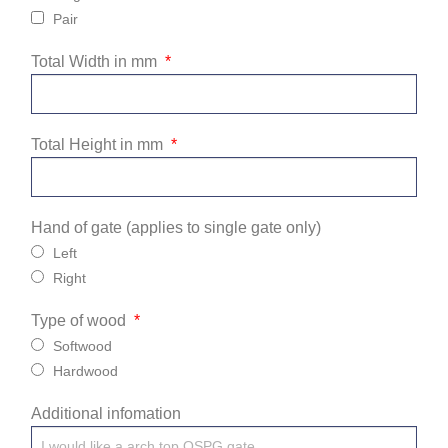
Pair
Total Width in mm
Total Height in mm
Hand of gate (applies to single gate only)
Left
Right
Type of wood
Softwood
Hardwood
Additional infomation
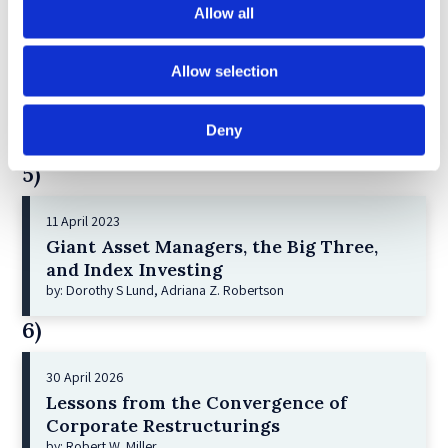
Allow all
30 July 2025
Jane Street and the Expiry Day Trap:
Allow selection
Unpacking SEBI’s Crackdown on
Algorithmic Manipulation in India
Deny
by: Vishrut Kansal
5)
11 April 2023
Giant Asset Managers, the Big Three,
and Index Investing
by: Dorothy S Lund, Adriana Z. Robertson
6)
30 April 2026
Lessons from the Convergence of
Corporate Restructurings
by: Robert W. Miller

-------------------------

» Work to complete:
Every record above should be written out again exactly; the pictures stay out of the copy.

» Answer space:
Pair
Total Width in mm
Total Height in mm
Hand of gate (applies to single gate only)
Left
Right
Type of wood
Softwood
Hardwood
Additional infomation
Allow all
30 July 2025
Jane Street and the Expiry Day Trap:
Allow selection
Unpacking SEBI’s Crackdown on
Algorithmic Manipulation in India
Deny
by: Vishrut Kansal
5)
11 April 2023
Giant Asset Managers, the Big Three,
and Index Investing
by: Dorothy S Lund, Adriana Z. Robertson
6)
30 April 2026
Lessons from the Convergence of
Corporate Restructurings
by: Robert W. Miller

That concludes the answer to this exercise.